- _What the exercise asks_
Every line in the data below that includes "peace" belongs in the answer, copied as it stands.

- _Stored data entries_
━━━━━━

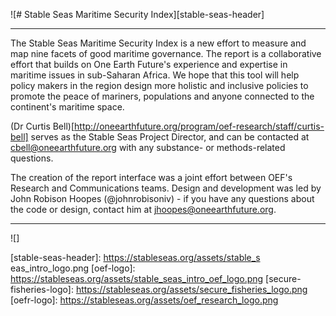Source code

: ![# Stable Seas Maritime Security Index][stable-seas-header]

---

The Stable Seas Maritime Security Index is a new effort to measure and map nine facets of good maritime governance. The report is a collaborative effort that builds on One Earth Future's experience and expertise in maritime issues in sub-Saharan Africa. We hope that this tool will help policy makers in the region design more holistic and inclusive policies to promote the peace of mariners, populations and anyone connected to the continent's maritime space.

(Dr Curtis Bell)[http://oneearthfuture.org/program/oef-research/staff/curtis-bell] serves as the Stable Seas Project Director, and can be contacted at cbell@oneearthfuture.org with any substance- or methods-related questions.

The creation of the report interface was a joint effort between OEF's Research and Communications teams. Design and development was led by John Robison Hoopes (@johnrobisoniv) - if you have any questions about the code or design, contact him at jhoopes@oneearthfuture.org.

---

![]


[stable-seas-header]: https://stableseas.org/assets/stable_s eas_intro_logo.png
[oef-logo]: https://stableseas.org/assets/stable_seas_intro_oef_logo.png
[secure-fisheries-logo]: https://stableseas.org/assets/secure_fisheries_logo.png
[oefr-logo]: https://stableseas.org/assets/oef_research_logo.png
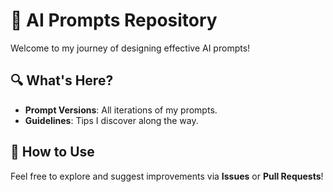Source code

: # 🚀 AI Prompts Repository  
Welcome to my journey of designing effective AI prompts!  

## 🔍 What's Here?  
- **Prompt Versions**: All iterations of my prompts.  
- **Guidelines**: Tips I discover along the way.  

## 📝 How to Use  
Feel free to explore and suggest improvements via **Issues** or **Pull Requests**!  
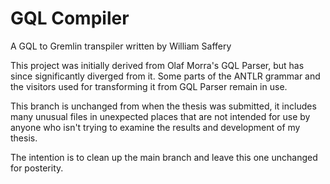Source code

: # GQL Compiler

A GQL to Gremlin transpiler written by William Saffery

This project was initially derived from Olaf Morra's GQL Parser, but has since significantly diverged from it.
Some parts of the ANTLR grammar and the visitors used for transforming it from GQL Parser remain in use.

This branch is unchanged from when the thesis was submitted, it includes many unusual files in unexpected places that 
are not intended for use by anyone who isn't trying to examine the results and development of my thesis.

The intention is to clean up the main branch and leave this one unchanged for posterity.
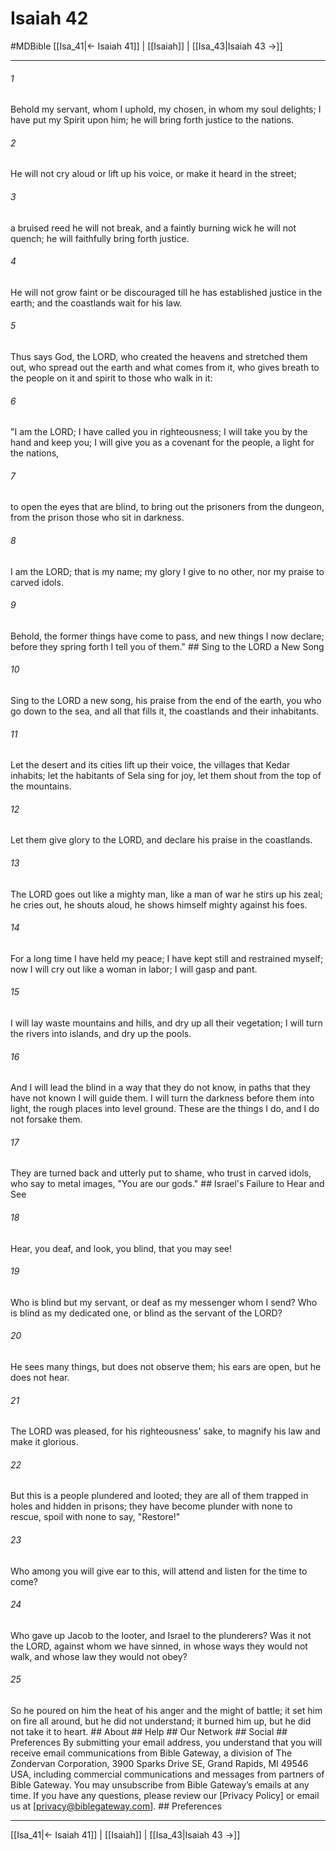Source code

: # Isaiah 42
#MDBible
[[Isa_41|← Isaiah 41]] | [[Isaiah]] | [[Isa_43|Isaiah 43 →]]

***






###### 1 


Behold my servant, whom I uphold, my chosen, in whom my soul delights; I have put my Spirit upon him; he will bring forth justice to the nations. 





###### 2 


He will not cry aloud or lift up his voice, or make it heard in the street; 





###### 3 


a bruised reed he will not break, and a faintly burning wick he will not quench; he will faithfully bring forth justice. 





###### 4 


He will not grow faint or be discouraged till he has established justice in the earth; and the coastlands wait for his law. 





###### 5 


Thus says God, the LORD, who created the heavens and stretched them out, who spread out the earth and what comes from it, who gives breath to the people on it and spirit to those who walk in it: 





###### 6 


"I am the LORD; I have called you in righteousness; I will take you by the hand and keep you; I will give you as a covenant for the people, a light for the nations, 





###### 7 


to open the eyes that are blind, to bring out the prisoners from the dungeon, from the prison those who sit in darkness. 





###### 8 


I am the LORD; that is my name; my glory I give to no other, nor my praise to carved idols. 





###### 9 


Behold, the former things have come to pass, and new things I now declare; before they spring forth I tell you of them." ## Sing to the LORD a New Song 





###### 10 


Sing to the LORD a new song, his praise from the end of the earth, you who go down to the sea, and all that fills it, the coastlands and their inhabitants. 





###### 11 


Let the desert and its cities lift up their voice, the villages that Kedar inhabits; let the habitants of Sela sing for joy, let them shout from the top of the mountains. 





###### 12 


Let them give glory to the LORD, and declare his praise in the coastlands. 





###### 13 


The LORD goes out like a mighty man, like a man of war he stirs up his zeal; he cries out, he shouts aloud, he shows himself mighty against his foes. 





###### 14 


For a long time I have held my peace; I have kept still and restrained myself; now I will cry out like a woman in labor; I will gasp and pant. 





###### 15 


I will lay waste mountains and hills, and dry up all their vegetation; I will turn the rivers into islands, and dry up the pools. 





###### 16 


And I will lead the blind in a way that they do not know, in paths that they have not known I will guide them. I will turn the darkness before them into light, the rough places into level ground. These are the things I do, and I do not forsake them. 





###### 17 


They are turned back and utterly put to shame, who trust in carved idols, who say to metal images, "You are our gods." ## Israel's Failure to Hear and See 





###### 18 


Hear, you deaf, and look, you blind, that you may see! 





###### 19 


Who is blind but my servant, or deaf as my messenger whom I send? Who is blind as my dedicated one, or blind as the servant of the LORD? 





###### 20 


He sees many things, but does not observe them; his ears are open, but he does not hear. 





###### 21 


The LORD was pleased, for his righteousness' sake, to magnify his law and make it glorious. 





###### 22 


But this is a people plundered and looted; they are all of them trapped in holes and hidden in prisons; they have become plunder with none to rescue, spoil with none to say, "Restore!" 





###### 23 


Who among you will give ear to this, will attend and listen for the time to come? 





###### 24 


Who gave up Jacob to the looter, and Israel to the plunderers? Was it not the LORD, against whom we have sinned, in whose ways they would not walk, and whose law they would not obey? 





###### 25 


So he poured on him the heat of his anger and the might of battle; it set him on fire all around, but he did not understand; it burned him up, but he did not take it to heart. ## About ## Help ## Our Network ## Social ## Preferences By submitting your email address, you understand that you will receive email communications from Bible Gateway, a division of The Zondervan Corporation, 3900 Sparks Drive SE, Grand Rapids, MI 49546 USA, including commercial communications and messages from partners of Bible Gateway. You may unsubscribe from Bible Gateway&rsquo;s emails at any time. If you have any questions, please review our [Privacy Policy] or email us at [privacy@biblegateway.com]. ## Preferences

***

[[Isa_41|← Isaiah 41]] | [[Isaiah]] | [[Isa_43|Isaiah 43 →]]
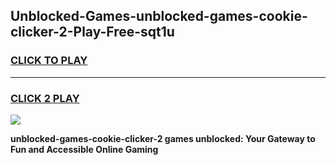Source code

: 
## Unblocked-Games-unblocked-games-cookie-clicker-2-Play-Free-sqt1u
<h3>
<a href="https://premium76.site?title=unblocked-games-cookie-clicker-2&ref=24M">CLICK TO PLAY</a></h3>
<hr>

<h3>
<a href="https://premium76.site?title=unblocked-games-cookie-clicker-2&ref=24M">CLICK 2 PLAY</a>
  
</h3>

<a href="https://premium76.site?title=unblocked-games-cookie-clicker-2&ref=24M"><img src="https://clearcache.store/games.png"></a>


**unblocked-games-cookie-clicker-2 games unblocked: Your Gateway to Fun and Accessible Online Gaming**
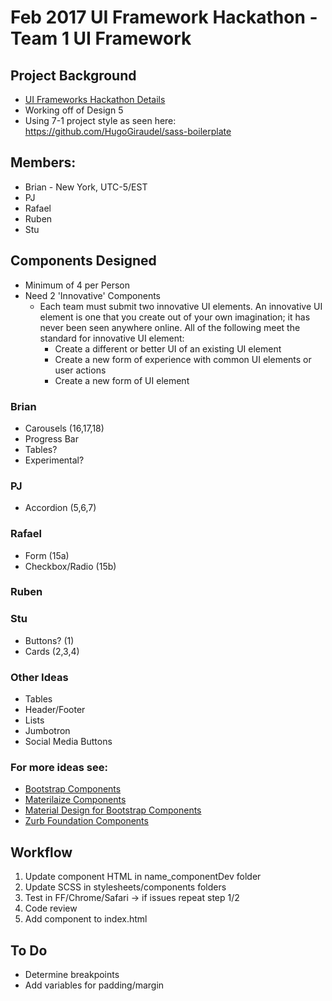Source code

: # Feb 2017 UI Framework Hackathon - Team 1 UI Framework
## Project Background
- [UI Frameworks Hackathon Details](https://qa.moderndeveloper.com/t/ui-frameworks-hackathon-details/2500)
- Working off of Design 5 
- Using 7-1 project style as seen here: 
https://github.com/HugoGiraudel/sass-boilerplate

## Members: 
- Brian - New York, UTC-5/EST
- PJ
- Rafael
- Ruben 
- Stu


## Components Designed 
- Minimum of 4 per Person
- Need 2 'Innovative' Components 
	- Each team must submit two innovative UI elements. An innovative UI element is one that you create out of your own imagination; it has never been seen anywhere online. All of the following meet the standard for innovative UI element:
		- Create a different or better UI of an existing UI element
		- Create a new form of experience with common UI elements or user actions
		- Create a new form of UI element


### Brian
- Carousels (16,17,18)
- Progress Bar 
- Tables?
- Experimental?

### PJ
- Accordion (5,6,7)

### Rafael 
- Form (15a)
- Checkbox/Radio (15b)

### Ruben

### Stu
- Buttons? (1)
- Cards (2,3,4)

### Other Ideas
- Tables
- Header/Footer
- Lists
- Jumbotron
- Social Media Buttons

### For more ideas see:
- [Bootstrap Components](http://getbootstrap.com/components/)
- [Materilaize Components](http://materializecss.com/badges.html)
- [Material Design for Bootstrap Components](https://mdbootstrap.com/components/buttons/)
- [Zurb Foundation Components](http://foundation.zurb.com/sites/docs/v/5.5.3/components/buttons.html)


## Workflow 
1. Update component HTML in name_componentDev folder
2. Update SCSS in stylesheets/components folders
3. Test in FF/Chrome/Safari -> if issues repeat step 1/2
4. Code review
5. Add component to index.html

## To Do 
- Determine breakpoints
- Add variables for padding/margin
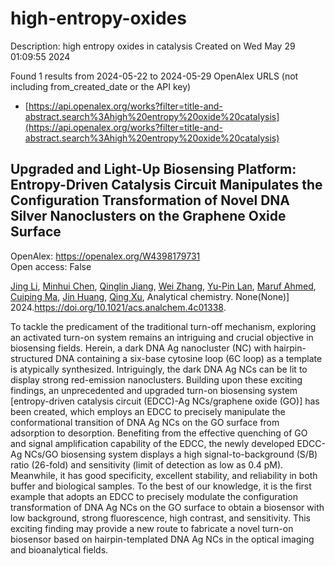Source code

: # high-entropy-oxides
Description: high entropy oxides in catalysis
Created on Wed May 29 01:09:55 2024

Found 1 results from 2024-05-22 to 2024-05-29
OpenAlex URLS (not including from_created_date or the API key)
- [https://api.openalex.org/works?filter=title-and-abstract.search%3Ahigh%20entropy%20oxide%20catalysis](https://api.openalex.org/works?filter=title-and-abstract.search%3Ahigh%20entropy%20oxide%20catalysis)

## Upgraded and Light-Up Biosensing Platform: Entropy-Driven Catalysis Circuit Manipulates the Configuration Transformation of Novel DNA Silver Nanoclusters on the Graphene Oxide Surface   

OpenAlex: https://openalex.org/W4398179731    
Open access: False
    
[Jing Li](https://openalex.org/A5062820596), [Minhui Chen](https://openalex.org/A5007208327), [Qinglin Jiang](https://openalex.org/A5063828593), [Wei Zhang](https://openalex.org/A5076699095), [Yu-Pin Lan](https://openalex.org/A5065682724), [Maruf Ahmed](https://openalex.org/A5052522480), [Cuiping Ma](https://openalex.org/A5074002905), [Jin Huang](https://openalex.org/A5045031489), [Qing Xu](https://openalex.org/A5021391070), Analytical chemistry. None(None)] 2024.https://doi.org/10.1021/acs.analchem.4c01338.
    
To tackle the predicament of the traditional turn-off mechanism, exploring an activated turn-on system remains an intriguing and crucial objective in biosensing fields. Herein, a dark DNA Ag nanocluster (NC) with hairpin-structured DNA containing a six-base cytosine loop (6C loop) as a template is atypically synthesized. Intriguingly, the dark DNA Ag NCs can be lit to display strong red-emission nanoclusters. Building upon these exciting findings, an unprecedented and upgraded turn-on biosensing system [entropy-driven catalysis circuit (EDCC)-Ag NCs/graphene oxide (GO)] has been created, which employs an EDCC to precisely manipulate the conformational transition of DNA Ag NCs on the GO surface from adsorption to desorption. Benefiting from the effective quenching of GO and signal amplification capability of the EDCC, the newly developed EDCC-Ag NCs/GO biosensing system displays a high signal-to-background (S/B) ratio (26-fold) and sensitivity (limit of detection as low as 0.4 pM). Meanwhile, it has good specificity, excellent stability, and reliability in both buffer and biological samples. To the best of our knowledge, it is the first example that adopts an EDCC to precisely modulate the configuration transformation of DNA Ag NCs on the GO surface to obtain a biosensor with low background, strong fluorescence, high contrast, and sensitivity. This exciting finding may provide a new route to fabricate a novel turn-on biosensor based on hairpin-templated DNA Ag NCs in the optical imaging and bioanalytical fields.    

    
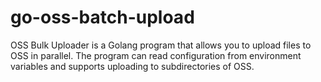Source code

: # go-oss-batch-upload
OSS Bulk Uploader is a Golang program that allows you to upload files to OSS in parallel. The program can read configuration from environment variables and supports uploading to subdirectories of OSS.
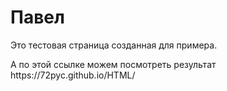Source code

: # Павел <br>
<p>
  Это тестовая страница созданная для примера.
</p>
<p>
  А по этой ссылке можем посмотреть результат https://72pyc.github.io/HTML/
</p>
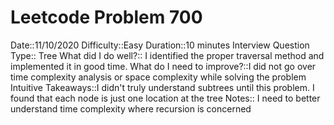 # Leetcode Problem 700
Date::11/10/2020
Difficulty::Easy
Duration::10 minutes
Interview Question Type:: Tree
What did I do well?:: I identified the proper traversal method and implemented it in good time.
What do I need to improve?::I did not go over time complexity analysis or space complexity while solving the problem
Intuitive Takeaways::I didn't truly understand subtrees until this problem. I found that each node is just one location at the tree 
Notes:: I need to better understand time complexity where recursion is concerned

━━━━━━

- _Result of the task_
The Stable Seas Maritime Security Index is a new effort to measure and map nine facets of good maritime governance. The report is a collaborative effort that builds on One Earth Future's experience and expertise in maritime issues in sub-Saharan Africa. We hope that this tool will help policy makers in the region design more holistic and inclusive policies to promote the peace of mariners, populations and anyone connected to the continent's maritime space.
For a long time I have held my peace; I have kept still and restrained myself; now I will cry out like a woman in labor; I will gasp and pant. 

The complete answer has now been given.